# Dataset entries
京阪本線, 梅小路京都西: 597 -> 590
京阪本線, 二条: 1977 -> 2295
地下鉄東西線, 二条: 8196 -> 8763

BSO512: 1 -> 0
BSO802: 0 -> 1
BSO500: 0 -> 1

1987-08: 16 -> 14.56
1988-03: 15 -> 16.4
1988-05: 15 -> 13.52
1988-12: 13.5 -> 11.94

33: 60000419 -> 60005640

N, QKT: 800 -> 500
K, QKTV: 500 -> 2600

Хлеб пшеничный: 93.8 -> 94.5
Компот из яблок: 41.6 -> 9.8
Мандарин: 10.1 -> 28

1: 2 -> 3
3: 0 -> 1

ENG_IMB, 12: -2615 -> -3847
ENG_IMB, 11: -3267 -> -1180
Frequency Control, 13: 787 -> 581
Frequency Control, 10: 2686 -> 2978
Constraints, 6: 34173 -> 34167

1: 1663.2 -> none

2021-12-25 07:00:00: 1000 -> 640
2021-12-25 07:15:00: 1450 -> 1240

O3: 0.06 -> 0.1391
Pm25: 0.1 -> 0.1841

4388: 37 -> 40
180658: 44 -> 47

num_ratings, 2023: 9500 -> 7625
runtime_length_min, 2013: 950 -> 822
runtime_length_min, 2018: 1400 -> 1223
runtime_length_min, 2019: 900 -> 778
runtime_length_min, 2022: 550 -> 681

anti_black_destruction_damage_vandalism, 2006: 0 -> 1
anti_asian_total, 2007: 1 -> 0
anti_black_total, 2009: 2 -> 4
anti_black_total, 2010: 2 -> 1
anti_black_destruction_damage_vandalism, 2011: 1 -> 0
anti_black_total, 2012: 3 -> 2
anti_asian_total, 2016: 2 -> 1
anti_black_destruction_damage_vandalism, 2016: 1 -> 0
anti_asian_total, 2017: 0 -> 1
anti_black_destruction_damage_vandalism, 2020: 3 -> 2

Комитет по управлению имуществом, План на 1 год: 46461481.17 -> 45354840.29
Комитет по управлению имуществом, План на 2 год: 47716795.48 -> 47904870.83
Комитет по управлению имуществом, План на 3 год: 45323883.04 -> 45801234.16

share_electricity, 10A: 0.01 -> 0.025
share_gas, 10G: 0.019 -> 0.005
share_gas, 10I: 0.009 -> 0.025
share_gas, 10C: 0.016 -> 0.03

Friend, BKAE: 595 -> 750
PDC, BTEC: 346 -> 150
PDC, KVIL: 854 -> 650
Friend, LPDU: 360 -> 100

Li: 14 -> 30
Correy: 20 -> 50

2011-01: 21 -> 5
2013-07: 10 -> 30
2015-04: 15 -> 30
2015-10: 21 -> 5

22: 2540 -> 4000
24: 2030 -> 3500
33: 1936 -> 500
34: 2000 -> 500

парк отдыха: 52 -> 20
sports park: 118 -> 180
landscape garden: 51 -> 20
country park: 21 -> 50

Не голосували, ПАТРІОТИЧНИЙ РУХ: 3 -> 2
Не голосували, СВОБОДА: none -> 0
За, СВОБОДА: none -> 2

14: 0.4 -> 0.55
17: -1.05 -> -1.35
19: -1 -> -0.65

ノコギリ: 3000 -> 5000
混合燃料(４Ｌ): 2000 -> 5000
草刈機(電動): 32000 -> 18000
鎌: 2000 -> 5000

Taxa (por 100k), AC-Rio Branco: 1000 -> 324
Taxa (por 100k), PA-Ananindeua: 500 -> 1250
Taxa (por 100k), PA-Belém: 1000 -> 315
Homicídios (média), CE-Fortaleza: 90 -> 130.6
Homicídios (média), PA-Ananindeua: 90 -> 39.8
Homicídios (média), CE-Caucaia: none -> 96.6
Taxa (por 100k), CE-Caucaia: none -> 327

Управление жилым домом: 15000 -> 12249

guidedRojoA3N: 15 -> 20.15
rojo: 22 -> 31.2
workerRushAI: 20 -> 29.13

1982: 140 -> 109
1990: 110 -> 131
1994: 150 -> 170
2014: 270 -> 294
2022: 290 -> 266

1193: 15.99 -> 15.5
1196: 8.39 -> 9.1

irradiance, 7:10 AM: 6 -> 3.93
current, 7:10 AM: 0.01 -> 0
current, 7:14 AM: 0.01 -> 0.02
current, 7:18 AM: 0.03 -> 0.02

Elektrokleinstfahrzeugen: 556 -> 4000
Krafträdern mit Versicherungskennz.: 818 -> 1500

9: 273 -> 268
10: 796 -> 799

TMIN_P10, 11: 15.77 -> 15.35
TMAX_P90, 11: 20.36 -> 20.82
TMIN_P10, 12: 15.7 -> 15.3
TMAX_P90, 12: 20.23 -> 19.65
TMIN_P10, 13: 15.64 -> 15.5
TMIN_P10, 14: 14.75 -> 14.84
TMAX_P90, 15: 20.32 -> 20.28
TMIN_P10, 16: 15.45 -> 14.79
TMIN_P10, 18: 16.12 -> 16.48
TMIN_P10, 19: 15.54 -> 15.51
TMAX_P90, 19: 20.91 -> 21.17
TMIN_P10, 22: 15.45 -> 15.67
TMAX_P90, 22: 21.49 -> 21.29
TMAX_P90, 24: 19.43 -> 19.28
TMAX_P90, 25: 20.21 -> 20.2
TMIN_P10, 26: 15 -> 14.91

# Problem to work on
Pull out all lines containing the word "Homicídios" from the entries above.

# Your solution
Homicídios (média), CE-Fortaleza: 90 -> 130.6
Homicídios (média), PA-Ananindeua: 90 -> 39.8
Homicídios (média), CE-Caucaia: none -> 96.6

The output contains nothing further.